The new Executive Order prohibits the following activities:

  • Any transactions by US persons involving the Government of Syria, its agencies, instrumentalities, or controlled entities -- specifically, all property and interests in property of the Government of Syria are now blocked (frozen) and may not be transferred, paid, exported, or otherwise dealt in;
  • New investment in Syria by US persons;
  • Export and direct or indirect supply of services by US persons to Syria;
  • Importation of Syrian-origin petroleum or petroleum products into the United States;
  • Any transaction or dealing by US persons related to petroleum or petroleum products of Syrian origin; and
  • Facilitation by US persons of otherwise prohibited transactions by foreign persons

In addition, the Executive Order authorizes OFAC to designate as Specially Designated Nationals (SDNs) any person or entity it determines to have: (one) materially assisted, sponsored, or provided financial, material, or technological support to the Government of Syria (which may include its instrumentalities); or (two), to be owned, controlled or acting on behalf of the Government of Syria.

Today’s prohibition on transactions involving the Government of Syria is the culmination of a gradual escalation of US sanctions against Syria. As we recently reported, in May of this year, OFAC designated the President and Vice-President of Syria as well as several other high-ranking officials as SDNs, prohibiting US persons from engaging in financial transactions with them.

Given that US law already prohibits the export and re-export of nearly all goods subject to US jurisdiction (i.e., items of US origin, items that have been exported from the United States, foreign-produced items containing more than 10% US content, or the foreign-produced “direct product” of US technology), today’s Executive Order amounts to a near-complete embargo of trade and financial transactions involving Syria. Even in cases where goods are not subject to US jurisdiction, the practical effect of the blocking of transactions with the Government of Syria and owned or controlled entities thereof is to prohibit business involving Syria. Recall, that OFAC adopts a very broad definition of “property interest” to include any property in which the targeted government has an interest of any nature whatsoever – present, future, contingent, direct or indirect.
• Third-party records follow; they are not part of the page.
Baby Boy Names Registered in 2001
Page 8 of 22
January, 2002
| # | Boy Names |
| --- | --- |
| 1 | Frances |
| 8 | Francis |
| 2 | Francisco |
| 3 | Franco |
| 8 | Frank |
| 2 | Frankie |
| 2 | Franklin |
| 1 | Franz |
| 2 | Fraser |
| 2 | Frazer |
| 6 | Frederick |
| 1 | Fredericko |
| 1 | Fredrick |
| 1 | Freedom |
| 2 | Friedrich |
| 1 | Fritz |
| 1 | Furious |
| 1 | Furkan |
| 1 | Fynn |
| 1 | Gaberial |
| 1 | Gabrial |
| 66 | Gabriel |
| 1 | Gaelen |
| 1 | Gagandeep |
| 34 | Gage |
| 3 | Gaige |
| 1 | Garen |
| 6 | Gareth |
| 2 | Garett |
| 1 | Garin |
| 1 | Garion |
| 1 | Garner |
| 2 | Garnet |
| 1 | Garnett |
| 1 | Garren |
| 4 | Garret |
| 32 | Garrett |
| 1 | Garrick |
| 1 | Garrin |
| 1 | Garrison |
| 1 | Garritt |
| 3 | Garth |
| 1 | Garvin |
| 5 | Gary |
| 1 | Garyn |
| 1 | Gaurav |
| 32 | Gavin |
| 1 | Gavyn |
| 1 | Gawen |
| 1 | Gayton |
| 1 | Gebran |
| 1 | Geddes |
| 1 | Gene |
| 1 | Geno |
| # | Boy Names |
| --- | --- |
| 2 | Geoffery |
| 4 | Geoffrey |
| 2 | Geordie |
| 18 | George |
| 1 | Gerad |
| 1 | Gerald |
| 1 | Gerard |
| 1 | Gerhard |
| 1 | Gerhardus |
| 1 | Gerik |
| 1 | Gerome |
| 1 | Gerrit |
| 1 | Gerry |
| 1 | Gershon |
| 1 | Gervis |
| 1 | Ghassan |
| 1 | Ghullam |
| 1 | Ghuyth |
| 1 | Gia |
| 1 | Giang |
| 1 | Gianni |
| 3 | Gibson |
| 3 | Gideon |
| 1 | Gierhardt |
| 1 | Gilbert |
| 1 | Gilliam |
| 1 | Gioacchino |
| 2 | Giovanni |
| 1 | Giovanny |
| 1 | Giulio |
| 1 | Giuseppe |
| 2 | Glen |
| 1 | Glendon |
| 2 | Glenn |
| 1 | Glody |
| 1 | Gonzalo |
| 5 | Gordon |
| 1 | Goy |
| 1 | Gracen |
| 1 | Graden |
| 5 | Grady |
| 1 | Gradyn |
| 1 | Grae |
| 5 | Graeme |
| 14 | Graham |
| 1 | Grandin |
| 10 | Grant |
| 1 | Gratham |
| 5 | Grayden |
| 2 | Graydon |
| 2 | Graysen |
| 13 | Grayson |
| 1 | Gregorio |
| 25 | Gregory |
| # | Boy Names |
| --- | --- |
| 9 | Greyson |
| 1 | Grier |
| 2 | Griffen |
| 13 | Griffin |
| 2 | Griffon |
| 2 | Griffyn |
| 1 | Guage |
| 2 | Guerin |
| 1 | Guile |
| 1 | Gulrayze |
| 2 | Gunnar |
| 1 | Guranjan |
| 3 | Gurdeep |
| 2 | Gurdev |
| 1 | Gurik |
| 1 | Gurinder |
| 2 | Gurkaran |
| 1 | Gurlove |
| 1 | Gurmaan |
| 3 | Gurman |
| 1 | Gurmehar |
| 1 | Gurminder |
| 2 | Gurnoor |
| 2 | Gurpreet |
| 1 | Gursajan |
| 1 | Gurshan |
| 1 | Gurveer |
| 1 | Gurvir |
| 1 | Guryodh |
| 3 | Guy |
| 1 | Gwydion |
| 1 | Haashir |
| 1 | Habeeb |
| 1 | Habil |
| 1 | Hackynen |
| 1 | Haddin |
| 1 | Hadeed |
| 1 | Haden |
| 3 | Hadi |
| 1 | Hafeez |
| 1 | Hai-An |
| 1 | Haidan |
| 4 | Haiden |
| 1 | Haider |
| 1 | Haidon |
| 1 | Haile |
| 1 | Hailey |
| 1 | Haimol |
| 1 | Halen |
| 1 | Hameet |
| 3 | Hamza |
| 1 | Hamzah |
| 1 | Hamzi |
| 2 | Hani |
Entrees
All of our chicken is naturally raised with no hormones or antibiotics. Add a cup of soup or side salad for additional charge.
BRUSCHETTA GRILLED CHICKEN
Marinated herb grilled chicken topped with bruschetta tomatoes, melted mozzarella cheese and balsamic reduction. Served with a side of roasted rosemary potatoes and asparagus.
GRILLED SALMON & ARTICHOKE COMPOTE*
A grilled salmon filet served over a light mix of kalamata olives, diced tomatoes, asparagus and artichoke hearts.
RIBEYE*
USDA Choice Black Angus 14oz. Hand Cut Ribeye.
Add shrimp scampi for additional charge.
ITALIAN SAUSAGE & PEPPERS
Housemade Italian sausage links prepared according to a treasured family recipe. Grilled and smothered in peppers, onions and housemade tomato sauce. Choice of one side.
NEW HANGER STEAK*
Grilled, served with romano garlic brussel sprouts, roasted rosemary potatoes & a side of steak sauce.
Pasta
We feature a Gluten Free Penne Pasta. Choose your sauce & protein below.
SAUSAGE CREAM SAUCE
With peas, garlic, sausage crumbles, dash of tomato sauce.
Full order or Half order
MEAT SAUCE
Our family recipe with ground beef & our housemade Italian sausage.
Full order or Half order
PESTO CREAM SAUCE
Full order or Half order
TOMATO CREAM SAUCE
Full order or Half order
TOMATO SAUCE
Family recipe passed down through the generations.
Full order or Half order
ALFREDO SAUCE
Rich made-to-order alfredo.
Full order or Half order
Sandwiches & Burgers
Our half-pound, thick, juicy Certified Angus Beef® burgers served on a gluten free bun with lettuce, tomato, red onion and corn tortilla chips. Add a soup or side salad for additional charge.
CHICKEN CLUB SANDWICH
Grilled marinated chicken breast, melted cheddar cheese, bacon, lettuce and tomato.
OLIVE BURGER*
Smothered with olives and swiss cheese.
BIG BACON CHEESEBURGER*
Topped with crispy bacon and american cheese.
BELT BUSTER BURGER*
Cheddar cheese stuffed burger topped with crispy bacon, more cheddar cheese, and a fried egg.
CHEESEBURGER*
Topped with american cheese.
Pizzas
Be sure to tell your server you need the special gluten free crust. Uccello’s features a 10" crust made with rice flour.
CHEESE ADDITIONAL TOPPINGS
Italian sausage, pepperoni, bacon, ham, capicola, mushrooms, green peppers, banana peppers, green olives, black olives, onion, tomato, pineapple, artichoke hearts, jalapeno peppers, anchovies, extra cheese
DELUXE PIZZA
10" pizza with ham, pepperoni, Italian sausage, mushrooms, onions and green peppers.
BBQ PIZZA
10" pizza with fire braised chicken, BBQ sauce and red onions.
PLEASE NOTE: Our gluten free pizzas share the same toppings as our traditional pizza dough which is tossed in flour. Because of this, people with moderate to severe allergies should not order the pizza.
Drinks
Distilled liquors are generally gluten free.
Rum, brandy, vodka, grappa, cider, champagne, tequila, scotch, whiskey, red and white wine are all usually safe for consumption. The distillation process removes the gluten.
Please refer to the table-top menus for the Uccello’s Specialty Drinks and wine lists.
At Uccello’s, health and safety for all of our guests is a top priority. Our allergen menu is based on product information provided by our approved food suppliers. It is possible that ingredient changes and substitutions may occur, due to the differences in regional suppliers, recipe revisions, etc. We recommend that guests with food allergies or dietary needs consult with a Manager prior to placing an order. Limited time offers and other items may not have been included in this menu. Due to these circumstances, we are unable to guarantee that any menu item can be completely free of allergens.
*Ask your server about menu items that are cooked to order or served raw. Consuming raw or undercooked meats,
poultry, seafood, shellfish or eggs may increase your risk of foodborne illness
Finally, it is important to note that the US Government neither acted alone in imposing sanctions against Syria nor limited itself to the immediate sanctions. In his statement announcing the sanctions, President Obama noted that the European Union is also imposing sanctions on Syria and “expect(s) today’s actions to be amplified by others.” Thus, companies with operations outside of the United States should stay abreast of changes in local law to ensure compliance.